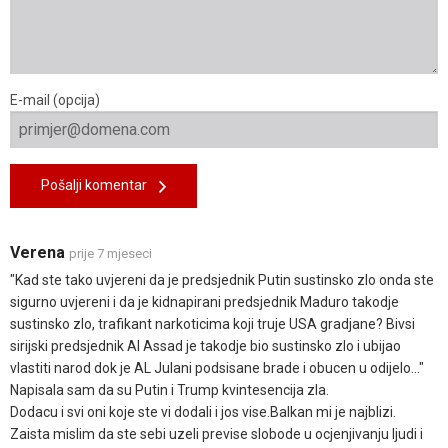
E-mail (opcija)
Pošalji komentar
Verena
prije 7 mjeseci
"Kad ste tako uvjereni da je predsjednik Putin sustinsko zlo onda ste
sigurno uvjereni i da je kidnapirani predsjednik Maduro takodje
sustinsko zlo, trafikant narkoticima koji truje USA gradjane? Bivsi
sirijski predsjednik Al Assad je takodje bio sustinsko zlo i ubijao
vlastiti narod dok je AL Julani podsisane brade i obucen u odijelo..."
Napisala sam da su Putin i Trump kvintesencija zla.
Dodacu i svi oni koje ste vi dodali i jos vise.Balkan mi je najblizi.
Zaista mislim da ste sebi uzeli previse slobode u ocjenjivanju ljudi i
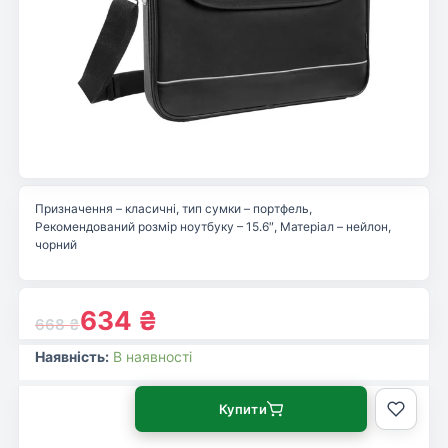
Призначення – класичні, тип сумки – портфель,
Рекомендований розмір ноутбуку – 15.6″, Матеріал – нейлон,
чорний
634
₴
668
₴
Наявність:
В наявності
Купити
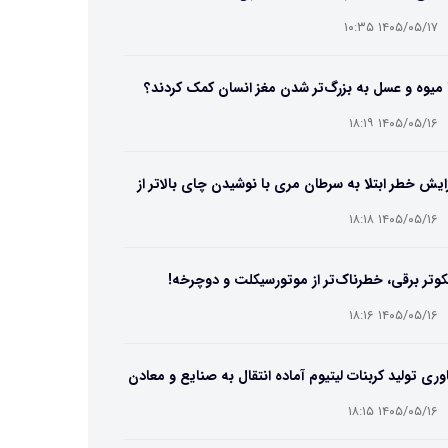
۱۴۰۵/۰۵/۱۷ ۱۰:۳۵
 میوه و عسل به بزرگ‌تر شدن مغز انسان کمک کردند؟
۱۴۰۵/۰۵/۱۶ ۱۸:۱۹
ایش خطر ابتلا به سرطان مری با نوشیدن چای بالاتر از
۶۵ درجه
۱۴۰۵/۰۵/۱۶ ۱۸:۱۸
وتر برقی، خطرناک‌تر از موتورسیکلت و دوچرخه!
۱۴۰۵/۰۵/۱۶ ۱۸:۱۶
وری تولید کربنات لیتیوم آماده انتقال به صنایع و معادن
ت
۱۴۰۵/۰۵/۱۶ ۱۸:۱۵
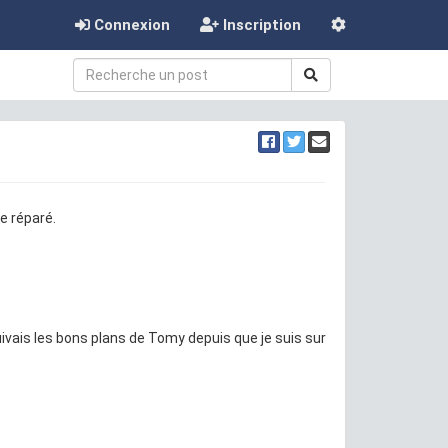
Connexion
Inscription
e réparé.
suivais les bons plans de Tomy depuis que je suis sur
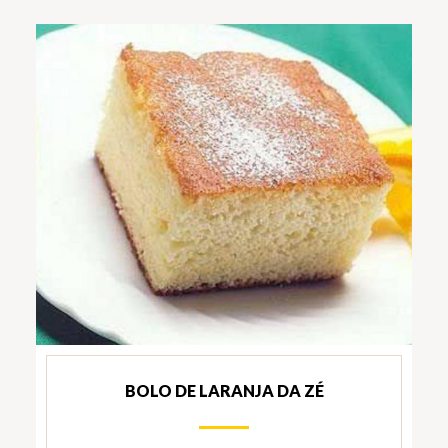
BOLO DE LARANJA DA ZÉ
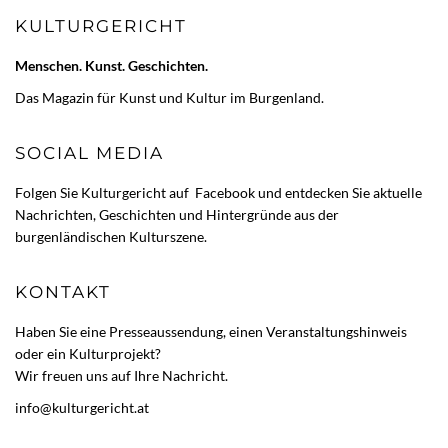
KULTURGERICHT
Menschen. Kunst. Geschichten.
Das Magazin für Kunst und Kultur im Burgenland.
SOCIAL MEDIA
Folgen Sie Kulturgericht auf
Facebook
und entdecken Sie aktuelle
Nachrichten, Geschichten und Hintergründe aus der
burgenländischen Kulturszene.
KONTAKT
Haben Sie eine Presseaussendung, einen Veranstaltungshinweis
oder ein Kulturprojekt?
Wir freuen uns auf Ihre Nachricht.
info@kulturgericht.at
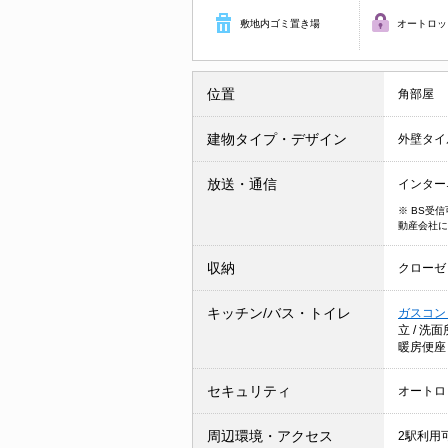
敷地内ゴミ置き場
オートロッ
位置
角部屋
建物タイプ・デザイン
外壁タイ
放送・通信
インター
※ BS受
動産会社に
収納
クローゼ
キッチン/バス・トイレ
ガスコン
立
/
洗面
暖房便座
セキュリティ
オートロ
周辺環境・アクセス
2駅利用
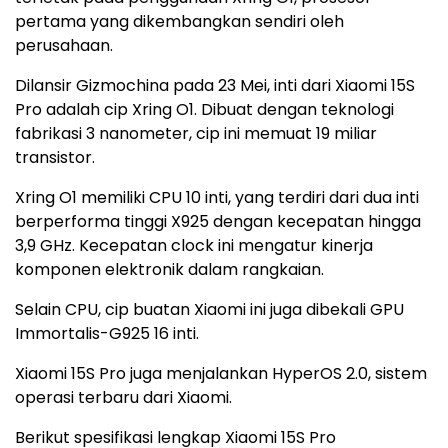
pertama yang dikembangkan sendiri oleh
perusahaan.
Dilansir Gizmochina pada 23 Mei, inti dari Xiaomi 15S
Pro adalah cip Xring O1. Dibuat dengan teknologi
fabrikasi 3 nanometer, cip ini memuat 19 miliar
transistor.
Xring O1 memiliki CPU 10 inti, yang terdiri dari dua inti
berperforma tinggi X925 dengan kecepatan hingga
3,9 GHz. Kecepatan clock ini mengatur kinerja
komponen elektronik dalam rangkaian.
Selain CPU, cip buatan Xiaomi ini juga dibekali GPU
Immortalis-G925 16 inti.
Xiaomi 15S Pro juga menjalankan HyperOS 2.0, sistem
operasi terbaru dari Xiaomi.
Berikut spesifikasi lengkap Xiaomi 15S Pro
:::
● **WORK TASK**:
The listing is to be repeated exactly, with its pictures removed.

● **EXERCISE RESPONSE**:
E-mail (opcija)
Pošalji komentar
Verena
prije 7 mjeseci
"Kad ste tako uvjereni da je predsjednik Putin sustinsko zlo onda ste
sigurno uvjereni i da je kidnapirani predsjednik Maduro takodje
sustinsko zlo, trafikant narkoticima koji truje USA gradjane? Bivsi
sirijski predsjednik Al Assad je takodje bio sustinsko zlo i ubijao
vlastiti narod dok je AL Julani podsisane brade i obucen u odijelo..."
Napisala sam da su Putin i Trump kvintesencija zla.
Dodacu i svi oni koje ste vi dodali i jos vise.Balkan mi je najblizi.
Zaista mislim da ste sebi uzeli previse slobode u ocjenjivanju ljudi i
Призначення – класичні, тип сумки – портфель,
Рекомендований розмір ноутбуку – 15.6″, Матеріал – нейлон,
чорний
634
₴
668
₴
Наявність:
В наявності
Купити
۱۴۰۵/۰۵/۱۷ ۱۰:۳۵
 میوه و عسل به بزرگ‌تر شدن مغز انسان کمک کردند؟
۱۴۰۵/۰۵/۱۶ ۱۸:۱۹
ایش خطر ابتلا به سرطان مری با نوشیدن چای بالاتر از
۶۵ درجه
۱۴۰۵/۰۵/۱۶ ۱۸:۱۸
وتر برقی، خطرناک‌تر از موتورسیکلت و دوچرخه!
۱۴۰۵/۰۵/۱۶ ۱۸:۱۶
وری تولید کربنات لیتیوم آماده انتقال به صنایع و معادن
ت
۱۴۰۵/۰۵/۱۶ ۱۸:۱۵
Connexion
Inscription
e réparé.
suivais les bons plans de Tomy depuis que je suis sur
BOLO DE LARANJA DA ZÉ
KULTURGERICHT
Menschen. Kunst. Geschichten.
Das Magazin für Kunst und Kultur im Burgenland.
SOCIAL MEDIA
Folgen Sie Kulturgericht auf
Facebook
und entdecken Sie aktuelle
Nachrichten, Geschichten und Hintergründe aus der
burgenländischen Kulturszene.
KONTAKT
Haben Sie eine Presseaussendung, einen Veranstaltungshinweis
oder ein Kulturprojekt?
Wir freuen uns auf Ihre Nachricht.
info@kulturgericht.at
敷地内ゴミ置き場
オートロッ
位置
角部屋
建物タイプ・デザイン
外壁タイ
放送・通信
インター
※ BS受
動産会社に
収納
クローゼ
キッチン/バス・トイレ
ガスコン
立
/
洗面
暖房便座
セキュリティ
オートロ
周辺環境・アクセス
2駅利用
pertama yang dikembangkan sendiri oleh
perusahaan.
Dilansir Gizmochina pada 23 Mei, inti dari Xiaomi 15S
Pro adalah cip Xring O1. Dibuat dengan teknologi
fabrikasi 3 nanometer, cip ini memuat 19 miliar
transistor.
Xring O1 memiliki CPU 10 inti, yang terdiri dari dua inti
berperforma tinggi X925 dengan kecepatan hingga
3,9 GHz. Kecepatan clock ini mengatur kinerja
komponen elektronik dalam rangkaian.
Selain CPU, cip buatan Xiaomi ini juga dibekali GPU
Immortalis-G925 16 inti.
Xiaomi 15S Pro juga menjalankan HyperOS 2.0, sistem
operasi terbaru dari Xiaomi.
Berikut spesifikasi lengkap Xiaomi 15S Pro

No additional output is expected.